= Octopussy (adventure) =

Role-playing game supplement

Octopussy is a 1983 role-playing game adventure for James Bond 007 published by Victory Games.

==Plot summary==
Octopussy is an adventure in which the player characters try to find the murderer of a "00" agent and discover how the murdered agent may have been connected to a Faberge Egg.

==Reception==
Nick Davison reviewed Octopussy for Imagine magazine and stated that "A bit more expensive than the average scenario, this one does contain more than some. Octopussy should be enjoyed by those who enjoy some character interaction rather than just gunning them down."

Steve Crow reviewed Octopussy in Space Gamer No. 71. Crow commented that "Overall, Octopussy is an excellent buy, a must for any James Bond 007 gamemaster.
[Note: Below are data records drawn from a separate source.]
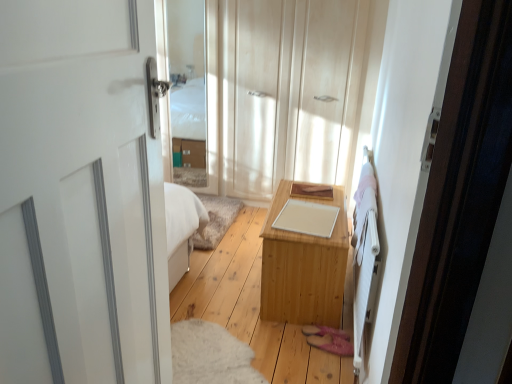
Question: Based on their sizes in the image, would you say white glossy door at left is bigger or smaller than light wood dresser at center?

Choices:
 (A) big
 (B) small

Answer: (A)

Question: Do you think white glossy door at left is within light wood dresser at center, or outside of it?

Choices:
 (A) inside
 (B) outside

Answer: (B)

Question: Estimate the real-world distances between objects in this image. Which object is closer to the light wood dresser at center?

Choices:
 (A) white wooden bed frame at right
 (B) white glossy door at left
 (C) light wood table at center
 (D) clear glass mirror at upper center

Answer: (D)

Question: Estimate the real-world distances between objects in this image. Which object is closer to the clear glass mirror at upper center?

Choices:
 (A) white glossy door at left
 (B) white wooden bed frame at right
 (C) light wood dresser at center
 (D) light wood table at center

Answer: (C)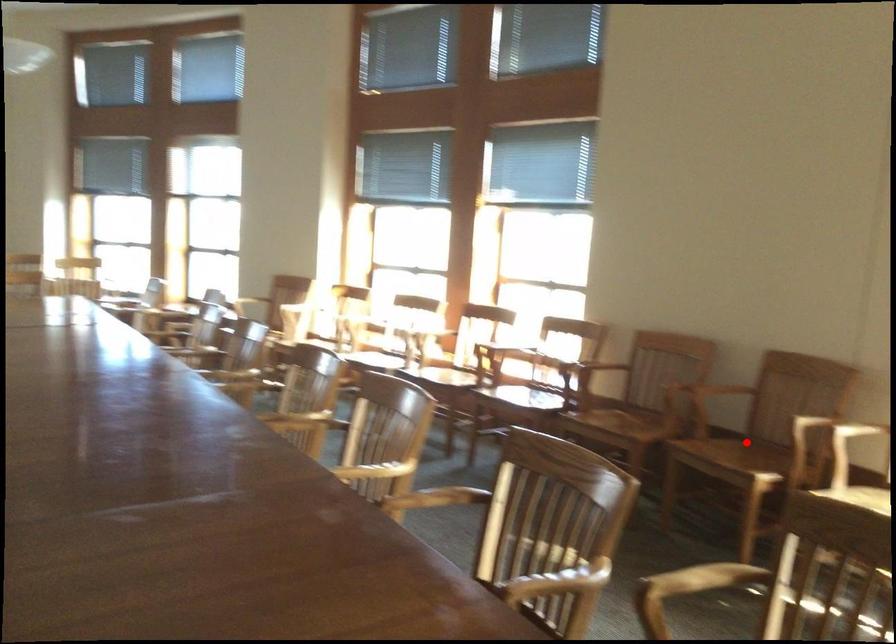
It could easily be converted to another gaming system, so it is worth purchasing by anyone interesting in secret-agent RPGs."

Larry DiTillio reviewed Octopussy for Different Worlds magazine and stated that "Poor Octopussy, what cruel fate hath done to you! If you've already bought the scenario, my suggestion is do a little work using the movie as an inspiration to link up the locales more logically and come up with a few new clues or encounters to get the players to the real plot sooner. And put some kind of pay-off on Octopussy's circus train, right now it's anybody's guess as to why agents should pursue it. If you don't have the scenario, avoid it."